Web Engine

PlayCanvas Engine

PlayCanvas Engine is an open-source WebGL/WebGPU engine with first-class Gaussian Splatting support through GSplat assets and components.

Stage: Rendering / Web AppsInteractive web scenesSOG deliveryGame-like splat experiences

What It Does

PlayCanvas Engine is worth listing separately from SuperSplat because it is the runtime layer. SuperSplat is where many users edit and publish; PlayCanvas is where developers build interactive web applications around splats.

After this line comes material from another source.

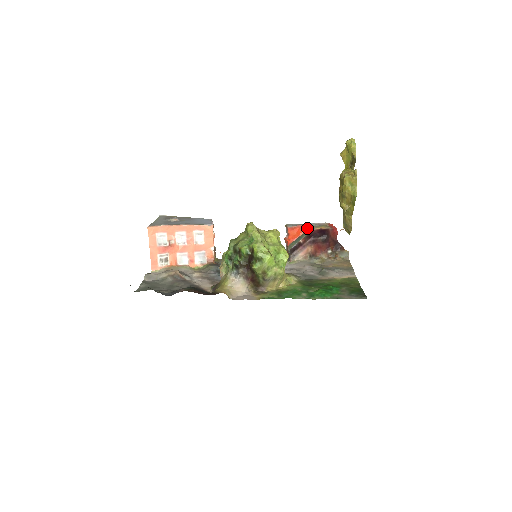
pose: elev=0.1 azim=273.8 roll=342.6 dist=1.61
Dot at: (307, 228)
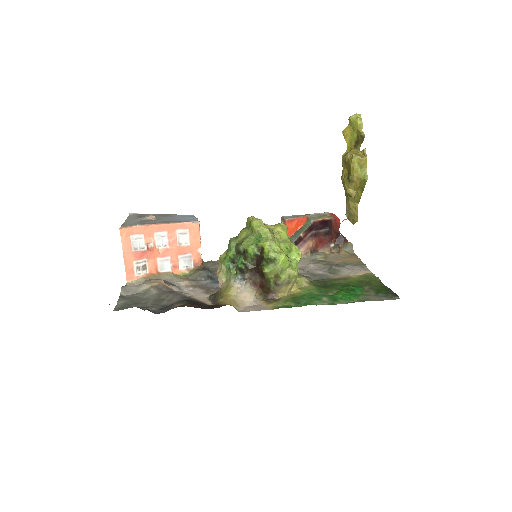
Dot at: (307, 220)
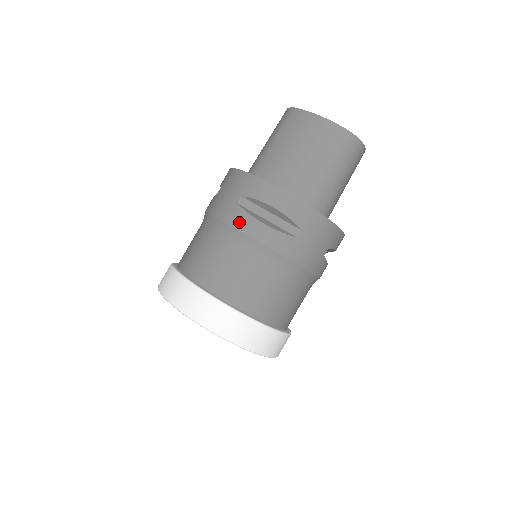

It is a good fit when you need a splat to live inside a full app: hotspots, UI, collision approximations, animated meshes, product configurators, games, or custom navigation.

How To Use It In 3DGS

  • Prepare a delivery asset, preferably SOG for web download size, or PLY during early testing.
  • Load the asset as a PlayCanvas GSplat asset and assign it to a GSplat component or React GSplat component.
  • Add camera controls, UI, annotations, meshes, and any depth or collision proxy needed for interaction.
  • Test sorting artifacts, mobile memory, streaming behavior, and load time on target devices.

Things To Watch

  • Gaussian Splats are primarily visual assets; collision, navigation, shadows, and depth effects need separate handling or approximations.
  • Multiple splat components can introduce sorting artifacts unless the scene uses the appropriate rendering mode and asset structure.
  • SOG is lossy by design, so compare against source PLY before blaming the engine for compression artifacts.

Why Developers Use It

  • The GSplat component makes a splat part of the scene graph rather than a separate iframe-like viewer.
  • PlayCanvas documentation covers advanced topics such as draw order, custom shaders, and GPU-based splat processing.
  • Recent public demos show splats being used for game-like browser scenes, with separate proxy geometry for collision and navigation.